■ **Excerpt provided**
In 1964, Arkady and Boris Strugatsky published the novel Hard to Be a God, which was later adapted into a black-and-white film by Aleksei German and released to critical acclaim in 2013. Hard to Be a God, both the book and film, follow Anton, also known as Don Rumata of Estor, an undercover operative from future Earth sent to the alien planet of Arkanar. In the novel, he is on a mission to observe; in the film, he strains to spark a renaissance.

In the film, the humans of Arkanar are stuck in the late Middle Ages. What we see of Arkanar is beyond disturbing. The people are covered in grime, mud, and blood. Life is unimaginably cruel. Slaves are chained from the age of three. Furnaces roar with cages suspended over them, awaiting human fuel. This is a world where it is better never to have been born, and being born condemns you to a life of terror and pain. The film calls to mind other great works of apocalyptic cinema, such as Threads or When the Wind Blows. But nothing is exactly the same—nothing is as soulless and disturbing and emphatically hopeless as German’s masterpiece.

Don Rumata tries to save intellectuals to advance society, and in doing so brings himself into conflict with the unpitiable factions of the Blacks and the Greys. The Greys, led by Don Reba, exploit poverty and ignorance to maintain their power over the pig-like swarms of humans that scavenge the streets of Arkanar. For the Greys, intellectuals are a practical impediment to absolute power. The Blacks actively hunt intellectuals; they are not motivated by power but by a genuine hatred of critical thought and intelligence. They are fanatics, arising from the throngs of cattle, wielding brittle iron and dull blades to keep themselves in the familiar mud. Slowly, the Greys are being replaced by the Blacks. Don Rumata inhabits a planet of savages who have trapped themselves forever in a cage of their own making, too ignorant even to notice or comprehend it. In the film, unlike the book, he effectively abandons his mission—a more terrible curse, in a way, than the ignorance itself. One can only imagine the gleaming cities and starships of the far future that he once knew and will never see again, as the world descends into an age of rape and chains, where mud and shit are the sun and moon, and whispered bright ideas cannot even be heresy, because none can even think.

Records excerpted from a collection:
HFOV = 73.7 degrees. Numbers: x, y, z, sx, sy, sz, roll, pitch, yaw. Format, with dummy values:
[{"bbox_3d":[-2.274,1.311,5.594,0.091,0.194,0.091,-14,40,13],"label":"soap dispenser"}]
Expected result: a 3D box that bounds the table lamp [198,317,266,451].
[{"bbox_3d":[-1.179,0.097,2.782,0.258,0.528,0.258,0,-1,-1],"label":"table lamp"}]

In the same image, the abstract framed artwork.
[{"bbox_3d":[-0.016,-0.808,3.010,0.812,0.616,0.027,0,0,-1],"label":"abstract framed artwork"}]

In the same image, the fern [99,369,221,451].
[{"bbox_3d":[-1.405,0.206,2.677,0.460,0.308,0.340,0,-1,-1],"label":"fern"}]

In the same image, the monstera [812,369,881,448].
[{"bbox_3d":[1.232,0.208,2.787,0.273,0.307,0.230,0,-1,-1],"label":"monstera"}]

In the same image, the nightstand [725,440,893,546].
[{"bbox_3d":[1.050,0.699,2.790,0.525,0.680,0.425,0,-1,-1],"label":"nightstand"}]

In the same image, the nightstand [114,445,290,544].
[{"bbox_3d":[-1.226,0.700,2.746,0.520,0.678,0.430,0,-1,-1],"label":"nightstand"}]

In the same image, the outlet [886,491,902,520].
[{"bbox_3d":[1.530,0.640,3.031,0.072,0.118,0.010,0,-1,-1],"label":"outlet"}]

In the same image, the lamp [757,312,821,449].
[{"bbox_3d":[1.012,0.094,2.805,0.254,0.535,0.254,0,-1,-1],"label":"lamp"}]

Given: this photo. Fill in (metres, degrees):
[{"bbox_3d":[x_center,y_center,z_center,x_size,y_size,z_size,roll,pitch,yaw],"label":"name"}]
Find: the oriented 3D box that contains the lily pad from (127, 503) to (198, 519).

■ **Description of the task**
Rewrite the paragraph of the text about Hard to Be a God that begins "In 1964, Arkady and Boris Strugatsky" as a short bulleted list, keeping its main facts.

■ **Your solution**
- Arkady and Boris Strugatsky published the novel Hard to Be a God in 1964.
- Aleksei German adapted it into a black-and-white film, released to critical acclaim in 2013.
- Both the book and the film follow Anton, also known as Don Rumata of Estor, an undercover operative from future Earth sent to the alien planet of Arkanar.
- In the novel his mission is to observe; in the film he strains to spark a renaissance.